The three former Aurora police officers and two paramedics criminally charged in the death of Elijah McClain all pleaded not guilty on Friday, and trials were set for later this year.

“We need to get this process started,” said Judge Mark Douglas Warner, after 10 attorneys representing the five defendants all asked, on behalf of their clients, for another continuance on entering pleas. “We need to get these cases on track.”

McClain was forcibly arrested by three police officers in August 2019, and put in a carotid chokehold. Officers called the paramedics, who gave him a large dose of ketamine before checking his physical condition. McClain, who was unarmed and not suspected of committing any crime, died a few days later at a hospital.

Adams County District Court Judge Warner ruled earlier this week that the cases will be split into three separate trials

The two officers who arrived on scene as backup after the initial suspicious person call came in, Jason Rosenblatt and Randy Roedema, will go first in a three-week trial starting in July.

Then the paramedics, Jeremy Cooper and Peter Cichuniec, will go next in a three-week trial starting in August.

The first officer on the scene, Nathan Woodyard, who also made McClain pass out from an applied chokehold, will have a third and final trial starting in September.

Jury selections are scheduled ahead of each trial.

Lawyers argued for more than an hour about continuing the case and the thousands of pages of discovery that state prosecutors are releasing to defense attorneys. There are now more than 42,000 pages of investigatory documents in the case. The special prosecutors are from the attorney general’s office after they were appointed by Gov. Jared Polis in summer 2020. 

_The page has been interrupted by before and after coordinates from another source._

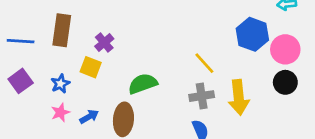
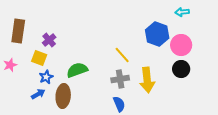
blue star: (60, 84) -> (46, 77), moved
pink star: (60, 112) -> (10, 65), moved

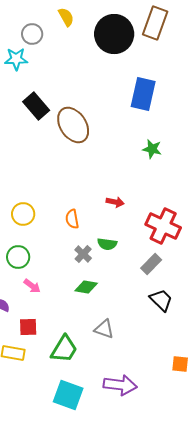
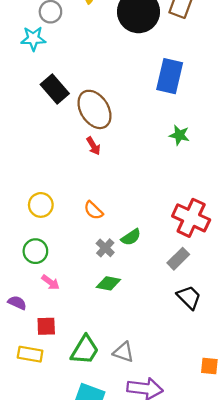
red arrow: (115, 202) -> (93, 146), moved, turned 48
orange semicircle: (72, 219) -> (93, 210), turned -36
green semicircle: (107, 244) -> (131, 237), turned -42
gray triangle: (104, 329) -> (123, 352), moved

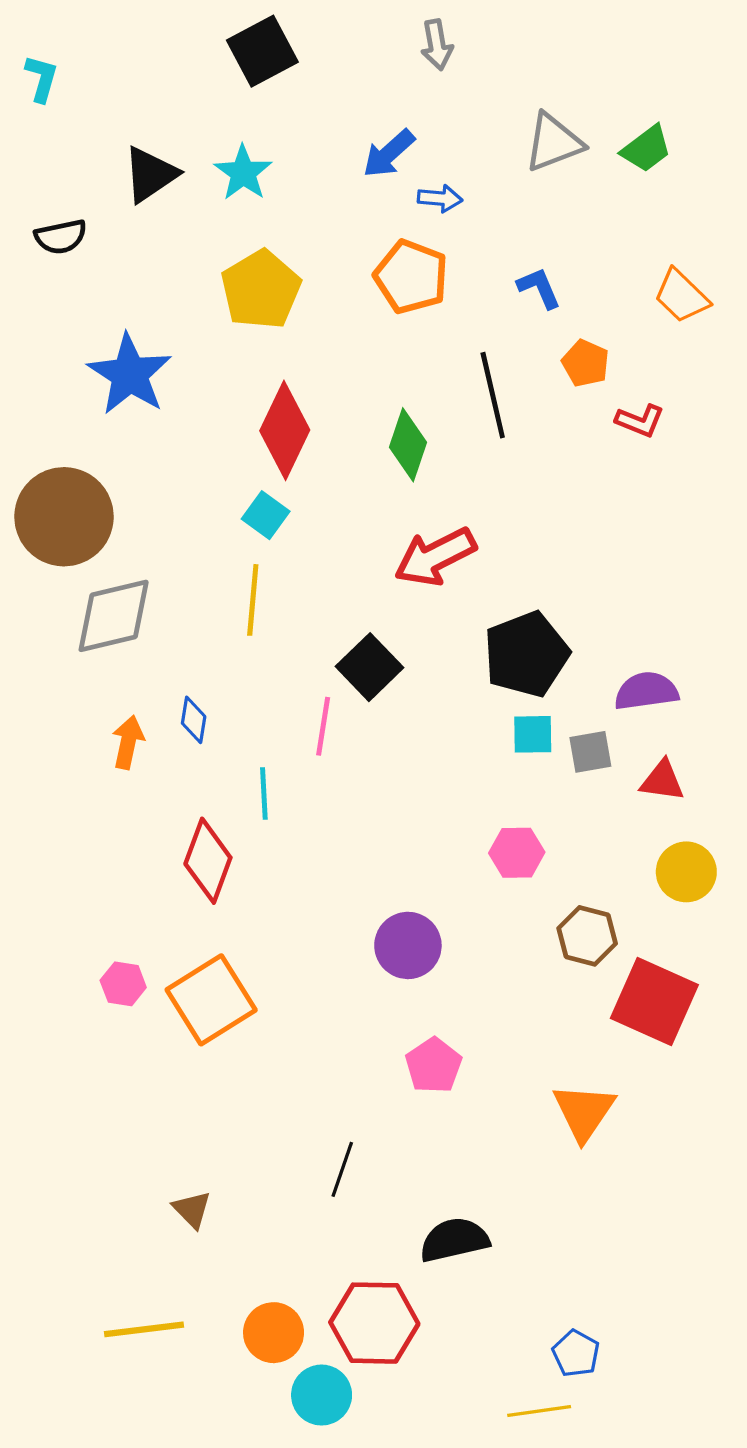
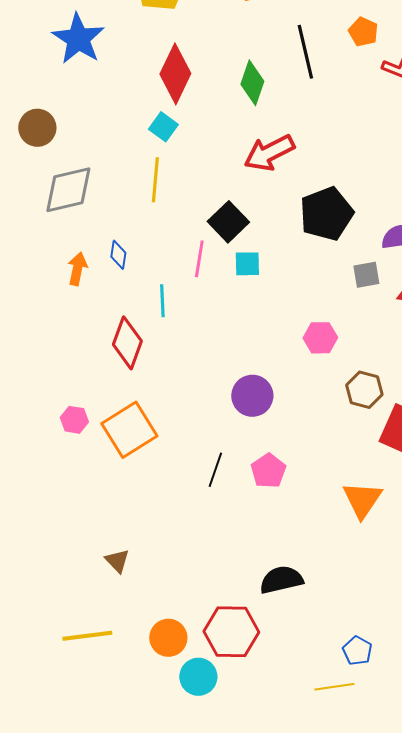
brown circle: (64, 517) -> (37, 128), size x0.6
cyan square: (533, 734) -> (247, 264), moved
black line: (342, 1169) -> (215, 470), moved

One of the largest issues at the trials will be why and how Elijah McClain died. 

Already, all five defendants are blaming the others for causing his death. The investigation was conducted by a secret grand jury in the summer of 2021 and many of the details that led to a recommendation of the indictment have not been released. McClain’s autopsy was changed after the grand jury investigation from an “undetermined” cause of death to a death caused by ketamine.

Sheneen McClain, Elijah’s mother, decided not to attend the arraignments in Adams County on Friday because she is upset that the trials have been severed. She said she believes all of the actions by law enforcement and medical personnel contributed to her son’s death. McClain was a healthy 23-year-old who liked long-distance running, she said.

“They are all accomplices in my son’s murder,” she said. “Woodyard was holding Elijah’s head, choking him out. Roedema was brutalizing Elijah, cracking his arms while he was in handcuffs. And Rosenblatt had his legs … I have no hope at all. I have no hope in the system at all.” 

McClain tried to listen in on the proceedings on Friday afternoon but was locked out from the online platform that streams court hearings.

“The judge is not sensitive to what the family of Elijah McClain is going through,” she said.